# [Brief A]
Answer these questions using the text about Nick Denton's memo:
(i) What company is Nick Denton the CEO of?
(ii) What affair does the memo say "we were nowhere on"?
(iii) Where did they push for conversations?
# [Brief B]
Repeat the part of the text about Nick Denton's memo between "Gawker Media CEO" and "this stood out.", inclusive.
# [Brief C]
Carry on the text about Nick Denton's memo from its last sentence.

# [Text shown]
┌──

Gawker Media CEO Nick Denton has published a mammoth memo for 2015, where he announces changes in leadership and other important stuff for people working on any of the company’s properties, or with an interest in media. But as always when Denton writes, there’s more, and this stood out.
We all understand how this works. Editorial traffic was lifted but often by viral stories that we would rather mock. We – the freest journalists on the planet – were slaves to the Facebook algorithm. The story of the year – the one story where we were truly at the epicenter – was one that caused dangerous internal dissension. We were nowhere on the Edward Snowden affair. We wrote nothing particularly memorable about NSA surveillance. Gadgets felt unexciting. Celebrity gossip was emptier than usual.
We pushed for conversations in Kinja, but forgot that every good conversation begins with a story. Getting the stories should have come first, because without them we have nothing to talk about.

└──

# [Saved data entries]
┌──

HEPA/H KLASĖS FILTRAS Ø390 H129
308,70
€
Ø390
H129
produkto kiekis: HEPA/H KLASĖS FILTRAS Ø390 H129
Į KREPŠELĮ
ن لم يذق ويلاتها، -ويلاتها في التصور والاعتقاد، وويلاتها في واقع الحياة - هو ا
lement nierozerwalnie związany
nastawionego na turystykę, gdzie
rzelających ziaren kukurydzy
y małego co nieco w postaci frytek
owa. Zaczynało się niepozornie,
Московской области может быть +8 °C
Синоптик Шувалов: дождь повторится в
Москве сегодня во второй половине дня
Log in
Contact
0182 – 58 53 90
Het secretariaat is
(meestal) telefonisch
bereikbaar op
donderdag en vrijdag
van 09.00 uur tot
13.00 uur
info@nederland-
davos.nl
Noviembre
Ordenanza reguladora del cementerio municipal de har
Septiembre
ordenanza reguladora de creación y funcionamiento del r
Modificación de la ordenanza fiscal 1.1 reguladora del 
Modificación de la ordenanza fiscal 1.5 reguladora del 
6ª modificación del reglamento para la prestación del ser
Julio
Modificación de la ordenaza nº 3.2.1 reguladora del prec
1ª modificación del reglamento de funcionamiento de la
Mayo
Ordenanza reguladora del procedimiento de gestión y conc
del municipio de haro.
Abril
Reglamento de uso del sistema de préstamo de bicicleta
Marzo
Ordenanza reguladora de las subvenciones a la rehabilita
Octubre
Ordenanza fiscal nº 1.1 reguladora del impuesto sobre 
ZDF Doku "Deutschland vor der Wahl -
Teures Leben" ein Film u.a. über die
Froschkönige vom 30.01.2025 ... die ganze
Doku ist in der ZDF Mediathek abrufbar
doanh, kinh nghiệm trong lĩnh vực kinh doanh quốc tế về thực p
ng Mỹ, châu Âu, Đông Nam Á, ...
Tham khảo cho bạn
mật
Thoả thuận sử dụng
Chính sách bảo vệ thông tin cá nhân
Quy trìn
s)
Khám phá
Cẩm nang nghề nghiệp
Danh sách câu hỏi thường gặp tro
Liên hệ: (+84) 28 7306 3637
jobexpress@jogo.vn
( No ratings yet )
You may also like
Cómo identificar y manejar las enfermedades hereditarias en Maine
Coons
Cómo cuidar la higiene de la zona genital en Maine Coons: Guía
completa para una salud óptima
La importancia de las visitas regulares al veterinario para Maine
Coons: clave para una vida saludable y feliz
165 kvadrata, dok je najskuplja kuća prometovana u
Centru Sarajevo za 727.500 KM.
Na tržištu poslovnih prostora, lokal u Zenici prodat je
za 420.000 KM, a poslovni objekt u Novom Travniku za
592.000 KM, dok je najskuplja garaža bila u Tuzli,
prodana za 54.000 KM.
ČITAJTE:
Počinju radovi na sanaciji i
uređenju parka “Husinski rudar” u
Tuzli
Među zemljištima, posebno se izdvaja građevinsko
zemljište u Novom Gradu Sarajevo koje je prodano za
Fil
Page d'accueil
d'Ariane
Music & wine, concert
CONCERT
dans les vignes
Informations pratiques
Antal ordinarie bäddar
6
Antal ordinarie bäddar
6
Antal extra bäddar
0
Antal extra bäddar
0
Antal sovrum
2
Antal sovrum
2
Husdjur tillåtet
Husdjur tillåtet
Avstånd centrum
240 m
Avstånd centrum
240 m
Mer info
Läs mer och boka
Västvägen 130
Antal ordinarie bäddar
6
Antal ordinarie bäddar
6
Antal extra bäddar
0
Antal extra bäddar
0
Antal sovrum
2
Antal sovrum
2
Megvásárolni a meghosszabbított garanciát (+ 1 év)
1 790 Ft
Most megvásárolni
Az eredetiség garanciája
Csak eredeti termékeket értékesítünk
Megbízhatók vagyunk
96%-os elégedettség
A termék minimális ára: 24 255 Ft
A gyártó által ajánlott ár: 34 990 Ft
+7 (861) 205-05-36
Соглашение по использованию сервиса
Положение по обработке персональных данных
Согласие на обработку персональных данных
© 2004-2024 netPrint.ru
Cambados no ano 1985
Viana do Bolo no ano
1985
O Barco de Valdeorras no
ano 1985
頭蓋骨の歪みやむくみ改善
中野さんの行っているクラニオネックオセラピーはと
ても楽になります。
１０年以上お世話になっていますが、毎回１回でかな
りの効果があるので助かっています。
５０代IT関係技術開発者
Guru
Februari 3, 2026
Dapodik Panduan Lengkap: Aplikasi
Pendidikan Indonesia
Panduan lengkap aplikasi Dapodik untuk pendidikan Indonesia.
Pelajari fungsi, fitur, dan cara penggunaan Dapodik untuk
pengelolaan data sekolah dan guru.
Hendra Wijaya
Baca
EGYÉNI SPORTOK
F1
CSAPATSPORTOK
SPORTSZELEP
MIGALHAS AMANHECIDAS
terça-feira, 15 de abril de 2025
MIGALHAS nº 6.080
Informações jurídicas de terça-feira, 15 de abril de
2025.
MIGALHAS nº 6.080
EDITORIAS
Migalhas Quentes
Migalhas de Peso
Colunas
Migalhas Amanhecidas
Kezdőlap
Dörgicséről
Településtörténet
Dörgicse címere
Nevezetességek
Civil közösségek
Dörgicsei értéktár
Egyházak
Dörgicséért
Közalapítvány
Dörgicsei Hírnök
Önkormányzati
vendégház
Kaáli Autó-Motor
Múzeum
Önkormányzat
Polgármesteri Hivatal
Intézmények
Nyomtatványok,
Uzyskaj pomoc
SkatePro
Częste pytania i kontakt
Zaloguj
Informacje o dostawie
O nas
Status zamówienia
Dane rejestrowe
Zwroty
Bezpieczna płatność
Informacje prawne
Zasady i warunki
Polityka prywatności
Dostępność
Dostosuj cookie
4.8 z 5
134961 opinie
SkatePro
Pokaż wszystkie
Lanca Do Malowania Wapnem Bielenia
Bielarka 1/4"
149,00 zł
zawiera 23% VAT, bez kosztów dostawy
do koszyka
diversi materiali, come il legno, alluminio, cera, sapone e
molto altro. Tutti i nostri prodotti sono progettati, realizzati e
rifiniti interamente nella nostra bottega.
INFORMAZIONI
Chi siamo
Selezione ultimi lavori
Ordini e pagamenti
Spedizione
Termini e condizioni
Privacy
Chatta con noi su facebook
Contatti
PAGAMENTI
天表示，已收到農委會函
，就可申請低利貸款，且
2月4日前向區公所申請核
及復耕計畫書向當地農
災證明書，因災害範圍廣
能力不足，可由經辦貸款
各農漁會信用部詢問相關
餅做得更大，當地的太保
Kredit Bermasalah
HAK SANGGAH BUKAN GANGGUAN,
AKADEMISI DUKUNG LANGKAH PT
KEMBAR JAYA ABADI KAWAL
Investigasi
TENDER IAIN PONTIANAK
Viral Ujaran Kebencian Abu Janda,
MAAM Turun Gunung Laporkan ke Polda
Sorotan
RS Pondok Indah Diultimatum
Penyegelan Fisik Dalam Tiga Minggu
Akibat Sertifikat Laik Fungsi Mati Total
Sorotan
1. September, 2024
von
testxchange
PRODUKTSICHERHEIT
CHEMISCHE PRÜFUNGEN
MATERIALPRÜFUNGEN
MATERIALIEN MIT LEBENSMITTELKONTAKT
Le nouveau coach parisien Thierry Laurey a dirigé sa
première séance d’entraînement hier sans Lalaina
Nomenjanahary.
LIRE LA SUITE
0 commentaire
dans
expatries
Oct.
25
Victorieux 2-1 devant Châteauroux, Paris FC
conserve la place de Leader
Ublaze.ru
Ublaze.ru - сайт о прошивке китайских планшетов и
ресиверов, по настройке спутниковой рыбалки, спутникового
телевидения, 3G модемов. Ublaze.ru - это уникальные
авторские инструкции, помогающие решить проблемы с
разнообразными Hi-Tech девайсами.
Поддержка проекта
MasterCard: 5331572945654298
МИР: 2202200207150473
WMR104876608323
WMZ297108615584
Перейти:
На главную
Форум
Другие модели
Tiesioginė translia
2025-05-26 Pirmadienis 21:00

└──

# [Result A]
(i) Gawker Media
(ii) The Edward Snowden affair
(iii) In Kinja

# [Result B]
Gawker Media CEO Nick Denton has published a mammoth memo for 2015, where he announces changes in leadership and other important stuff for people working on any of the company’s properties, or with an interest in media. But as always when Denton writes, there’s more, and this stood out.

# [Result C]
And also this, where Denton talks about his seven man strong leadership junta:
[…] I need to share power more broadly. I need a team, a group I can trust to act in the best interests of all of us. I need to be edited. I need advisors with whom I can be fully candid, and who can be candid with me, even when it’s uncomfortable. I’m told seven is the perfect number for a team (or an online conversation, for that matter).
Finally, Denton’s turning to blogging gospel, and preaching the truth if you ask me. Sure, it’s all publishing, but this is what publishers should be thinking of, not the next clickbait crapfest.
As a company, we are getting back to blogging. It’s the only truly new media in the age of the web. It is ours. Blogging is the essential act of journalism in an interactive and conversational age
You should go read the whole thing, because no matter what you think of Gawker Media’s properties and their style, there’s no denying that they’re doing most things right, so when they criticize themselves, publishers should listen.